Jordan Mauch, magnate del negocio inmobiliario de Dallas, había nacido para decidir. La decisión que le había hecho ganar más dinero fue la de apostar antes que nadie por Scottsdale, Arizona, como el próximo Palm Beach oeste. En cuanto a la última, había afectado a su vida personal. ¡Qué gran idea había tenido al contratar a Nora Sinclair para decorar su nueva casa de las afueras de Austin, y recompensarla luego con un viaje al Caribe!
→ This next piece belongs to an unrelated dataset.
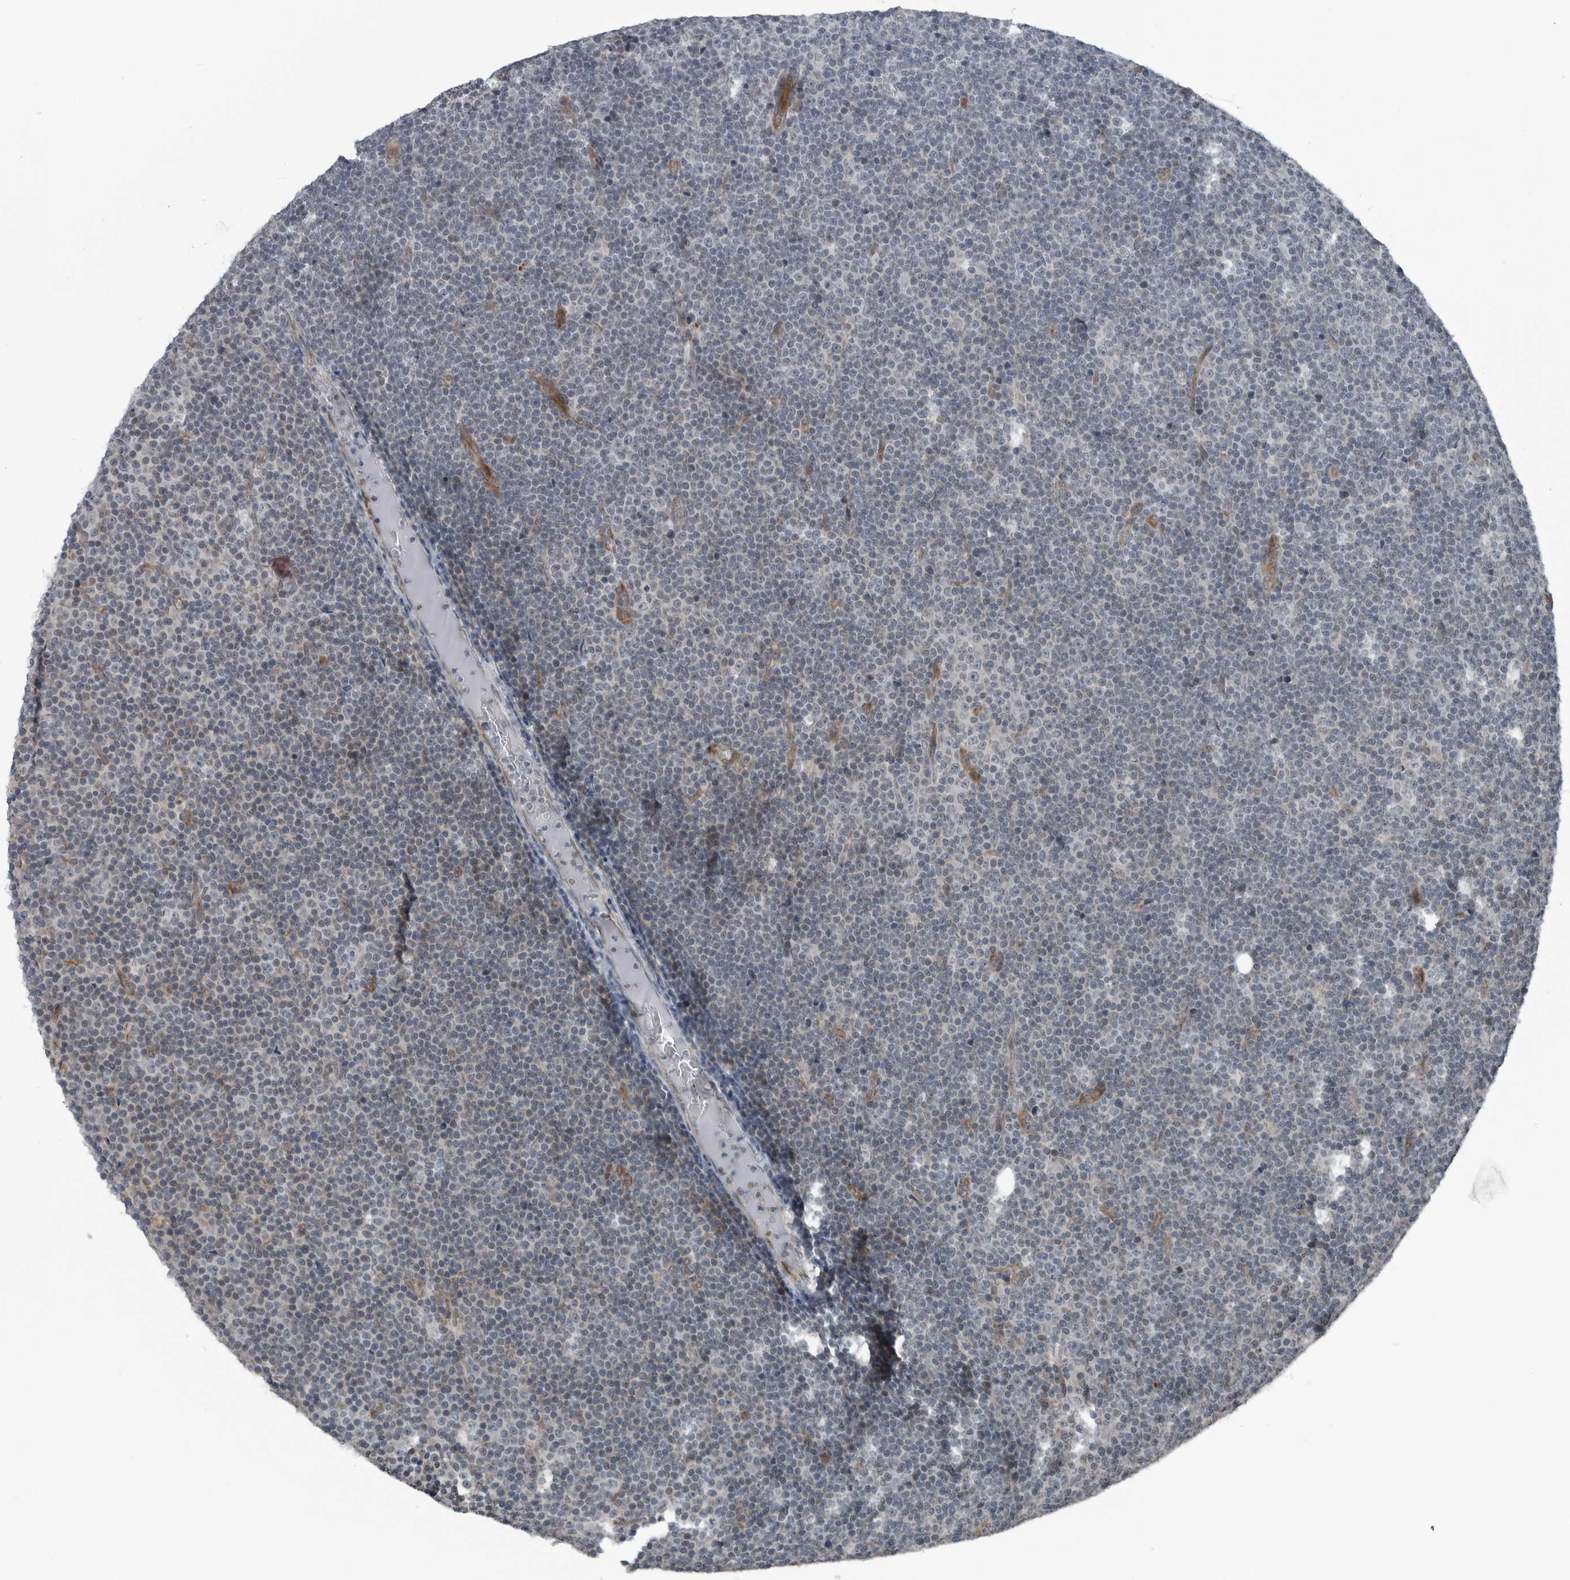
{"staining": {"intensity": "negative", "quantity": "none", "location": "none"}, "tissue": "lymphoma", "cell_type": "Tumor cells", "image_type": "cancer", "snomed": [{"axis": "morphology", "description": "Malignant lymphoma, non-Hodgkin's type, Low grade"}, {"axis": "topography", "description": "Lymph node"}], "caption": "IHC of human low-grade malignant lymphoma, non-Hodgkin's type demonstrates no staining in tumor cells.", "gene": "GAK", "patient": {"sex": "female", "age": 67}}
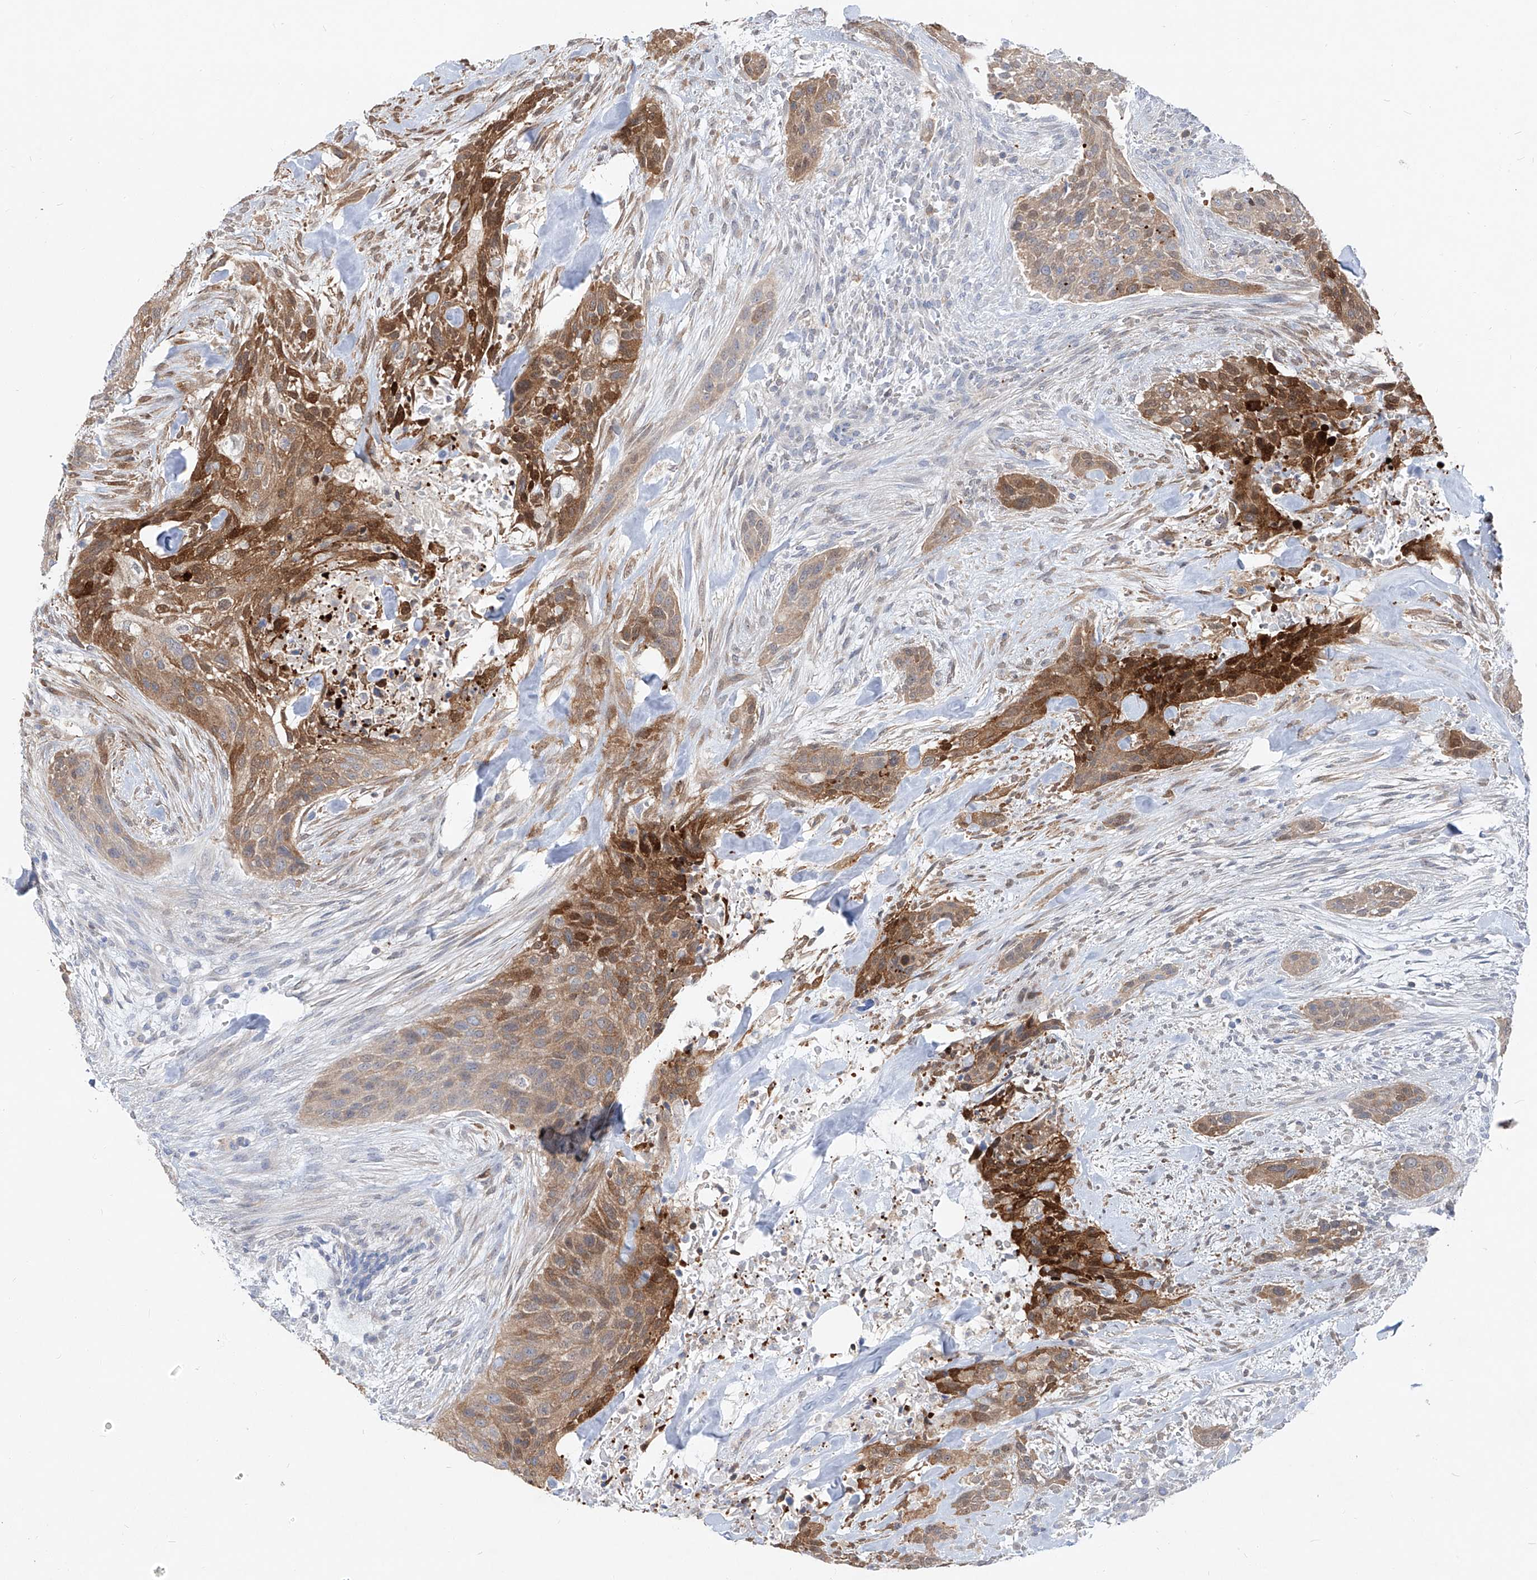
{"staining": {"intensity": "moderate", "quantity": ">75%", "location": "cytoplasmic/membranous"}, "tissue": "urothelial cancer", "cell_type": "Tumor cells", "image_type": "cancer", "snomed": [{"axis": "morphology", "description": "Urothelial carcinoma, High grade"}, {"axis": "topography", "description": "Urinary bladder"}], "caption": "Moderate cytoplasmic/membranous protein expression is appreciated in approximately >75% of tumor cells in urothelial carcinoma (high-grade).", "gene": "UFL1", "patient": {"sex": "male", "age": 35}}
Volvió a llamarla desde el interior del dormitorio tras encargar la comida.

– Cariño, ¿te das cuenta de que estás ahí fuera medio desnuda?

Nora replicó, medio en broma:

– Intento borrar las marcas de mi bronceado. -Escuchó cómo él se reía-. Además, estamos en la parte francesa de la isla, cielo -dijo.

Unos días antes, ella y Jordan habían puesto rumbo a la playa virgen de Orient Point, pasando por Grand Case. De haber podido elegir, Nora se hubiera desnudado y quedado allí mismo, sin hacer nada de nada. Pero Jordan no. Esta era una costumbre local de la que él no tenía ninguna intención de participar. Nora ni siquiera intentó proponérselo: ya había comprendido que los hombres muy ricos con cuentas en paraísos fiscales nunca se quitaban la ropa en público. Sin lugar a dudas, tendría algo que ver con la protección de sus atributos.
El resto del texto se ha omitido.